* **The exercise**
Please reproduce each of the following lines exactly, with no changes to any character, spacing or number.
* begin *
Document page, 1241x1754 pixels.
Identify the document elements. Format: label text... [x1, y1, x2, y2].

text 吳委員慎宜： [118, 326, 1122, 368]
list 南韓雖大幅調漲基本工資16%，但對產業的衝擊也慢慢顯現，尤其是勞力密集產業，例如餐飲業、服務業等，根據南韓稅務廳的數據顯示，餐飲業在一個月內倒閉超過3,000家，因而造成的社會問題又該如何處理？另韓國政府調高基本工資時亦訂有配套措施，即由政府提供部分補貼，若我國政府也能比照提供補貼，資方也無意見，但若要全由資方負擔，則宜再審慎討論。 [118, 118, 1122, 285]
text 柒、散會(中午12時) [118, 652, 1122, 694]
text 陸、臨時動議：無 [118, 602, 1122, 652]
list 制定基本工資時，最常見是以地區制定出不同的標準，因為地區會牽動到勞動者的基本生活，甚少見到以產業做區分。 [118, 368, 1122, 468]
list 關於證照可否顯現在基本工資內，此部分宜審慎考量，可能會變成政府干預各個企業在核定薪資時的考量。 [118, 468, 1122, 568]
* end *
* **Written response**
Document page, 1241x1754 pixels.
Identify the document elements. Format: label text... [x1, y1, x2, y2].

text 吳委員慎宜： [118, 326, 1122, 368]
list 南韓雖大幅調漲基本工資16%，但對產業的衝擊也慢慢顯現，尤其是勞力密集產業，例如餐飲業、服務業等，根據南韓稅務廳的數據顯示，餐飲業在一個月內倒閉超過3,000家，因而造成的社會問題又該如何處理？另韓國政府調高基本工資時亦訂有配套措施，即由政府提供部分補貼，若我國政府也能比照提供補貼，資方也無意見，但若要全由資方負擔，則宜再審慎討論。 [118, 118, 1122, 285]
text 柒、散會(中午12時) [118, 652, 1122, 694]
text 陸、臨時動議：無 [118, 602, 1122, 652]
list 制定基本工資時，最常見是以地區制定出不同的標準，因為地區會牽動到勞動者的基本生活，甚少見到以產業做區分。 [118, 368, 1122, 468]
list 關於證照可否顯現在基本工資內，此部分宜審慎考量，可能會變成政府干預各個企業在核定薪資時的考量。 [118, 468, 1122, 568]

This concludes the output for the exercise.